C6orf163 has been experimentally found to undergo phosphorylation at 7 different residues and ubiquitination at 1 residue. Additionally, it has been computationally predicted to undergo sumoylation, lycine acetylation, and mucin-type O-GlcNac glycosylation.

C6orf163 has been found to interact with the protein DRC6 (Dynein regulatory complex subunit 6, also known as F-box and leucine rich repeat protein 13), which is a ubiquitin ligase that forms part of the SCF-type E3 ubiquitin ligase complex. DRC6 has been found to be involved in regulation of ciliary and flagellar motility.

C6orf163 has a nuclear localization signal from amino acids 310 to 316. Antibody staining has shown C6orf163 to be localized to the nucleus and cytoplasm.

== Evolution ==

Conceptual translation of C6orf163 showing locations of notable motifs and conserved residues.

The C6orf163 protein is highly conserved among animals. Orthologs of C6orf163 have been identified in mammals, birds, reptiles, amphibians, fish, and some invertebrates including mollusks, echinoderms, and lancelets. The most distant c6orf163 ortholog identified is in the Japanese mud snail, Batillaria attramentaria. This ortholog has 23% sequence identity with the human protein.

Homo sapiens C6orf163 has no known paralogs in humans.

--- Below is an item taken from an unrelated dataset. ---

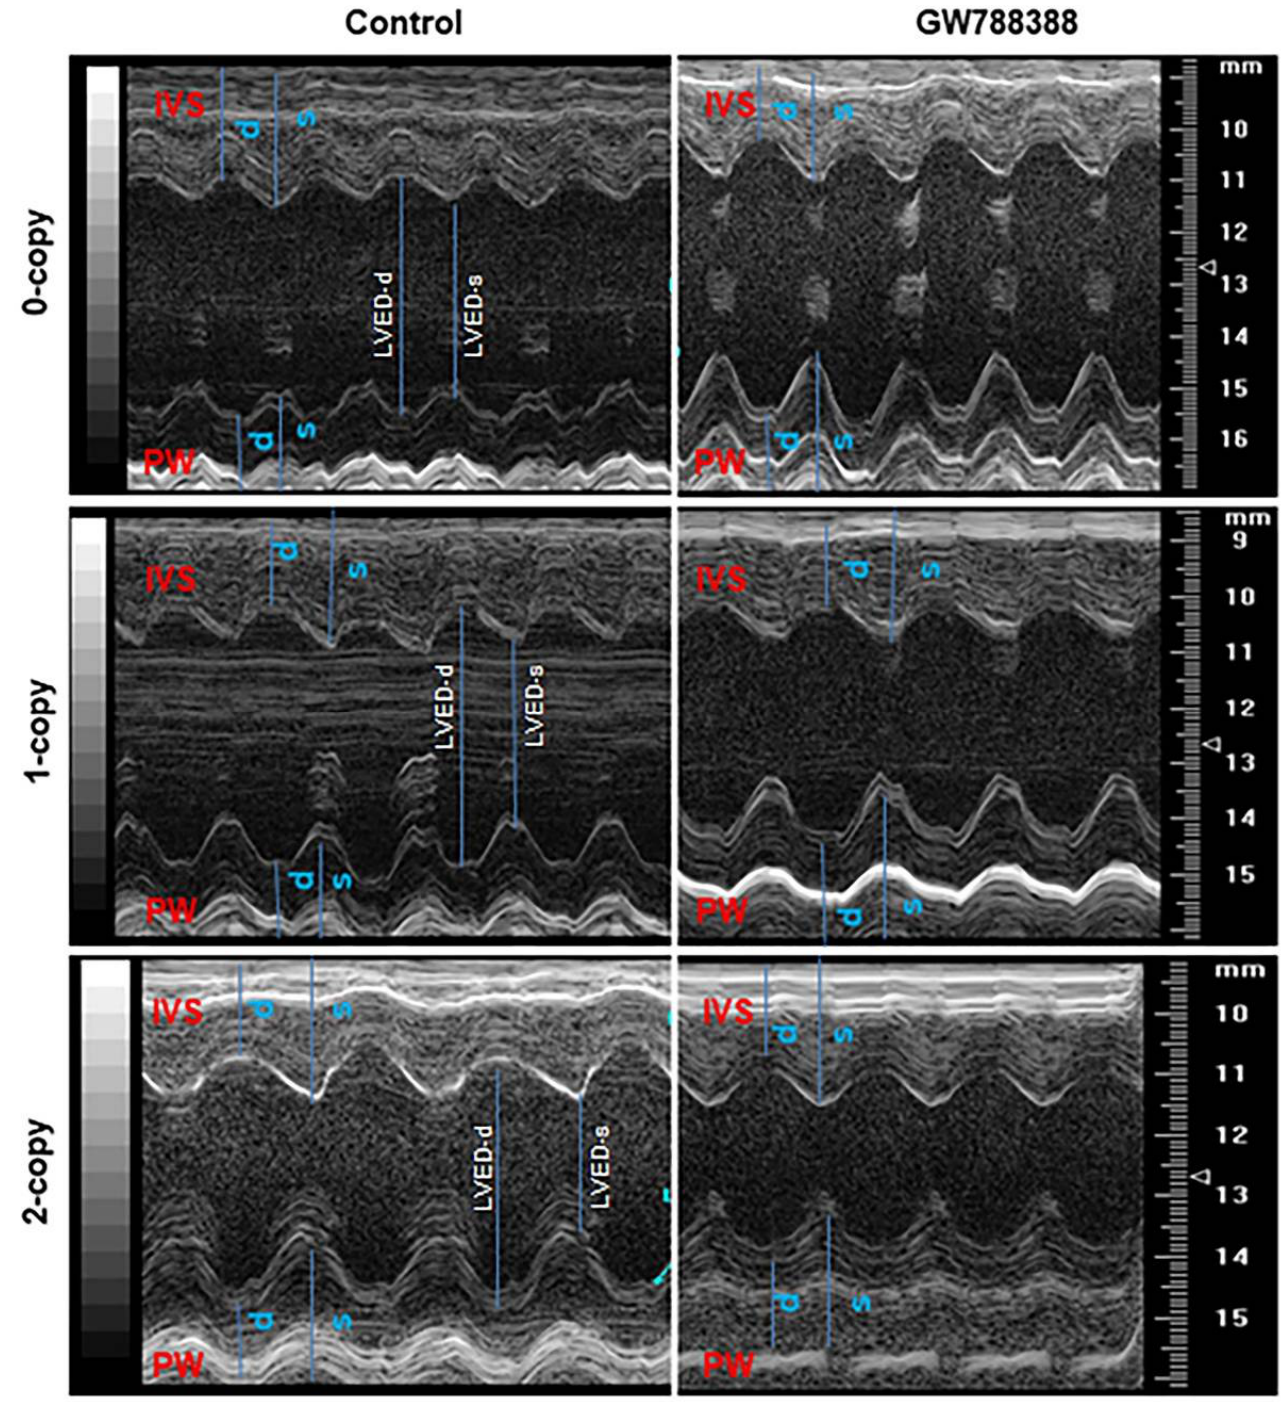
Figure 8. Representative images of the echocardiogram in the left ventricle of control and GW788388 drug-treated male Npr1 gene-disrupted mice: representative M-mode images of the left ventricle for each group were calculated from the average of 6 sessions/day for five consecutive days. The representative images are shown for 0-copy, 1-copy, and 2-copy mice with and without GW788388 treatments. Longer blue lines indicate LVED-d and shorter blue lines indicate LVED-s in the echocardiogram images. Each image is the representative of a minimum of three cardiac cycles per animal (n = 6 mice per groups).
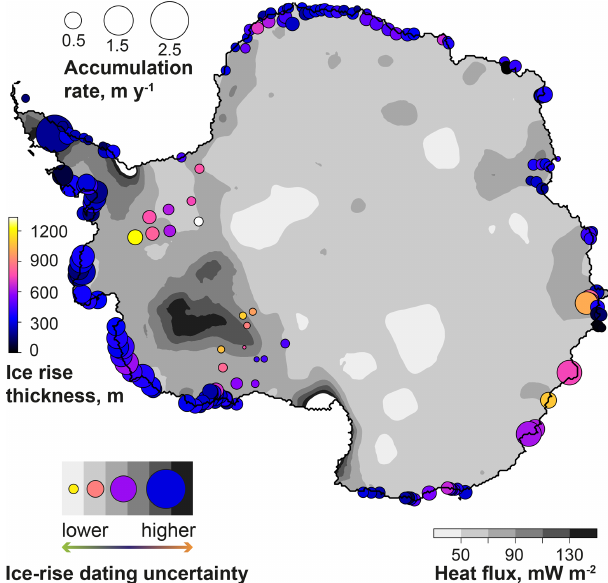
Figure 8. Antarctic ice rises and their suitability for dating of the potential Holocene ice-sheet regrounding. Circles correspond to the locations of ice rises from an Antarctic-wide inventory presented in Matsuoka et al. (2015). Sizes of the circles correspond to the mean present-day accumulation rates at their locations. Basemap shows distribution of basal geothermal heat flux presented in Martos et al. (2017). Areas where ice rise inverse dating techniques could be best applied are characterised by low heat flux, high ice thickness and low accumulation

Selected C6orf163 orthologs
| Genus and species | Common name | Accession number | Length (aa) | Sequence identity (%) | Date of divergence (MYA) |
| Homo sapiens | human | NP_001010868.2 | 328 | 100 | 0 |
| Mus musculus | mouse | NP_001028427.1 | 328 | 74 | 87 |
| Egretta garzetta | little egret | XP_009647262.2 | 330 | 47 | 319 |
| Crocodylus porosus | saltwater crocodile | XP_019393256.1 | 350 | 43 | 319 |
| Geotrypetes seraphini | gaboon caecilian | XP_033792248.1 | 313 | 33 | 353 |
| Scyliorhinus canicula | small-spotted catshark | XP_038654713.1 | 330 | 27 | 464 |
| Branchiostoma floridae | Florida lancelet | XP_035665671.1 | 297 | 29 | 556 |
| Batillaria attramentaria | Japanese mud snail | KAG5690851.1 | 278 | 23 | 680 |

== Clinical significance ==
A genome-wide association study analyzing genetic predictors of long-term treatment outcome for bipolar disorder showed that SNPs near C6orf163 were associated with the total number of manic and depressive episodes during follow up treatment and the number of depressive episodes during follow up, suggesting that C6orf163 may be involved in susceptibility to bipolar disorder.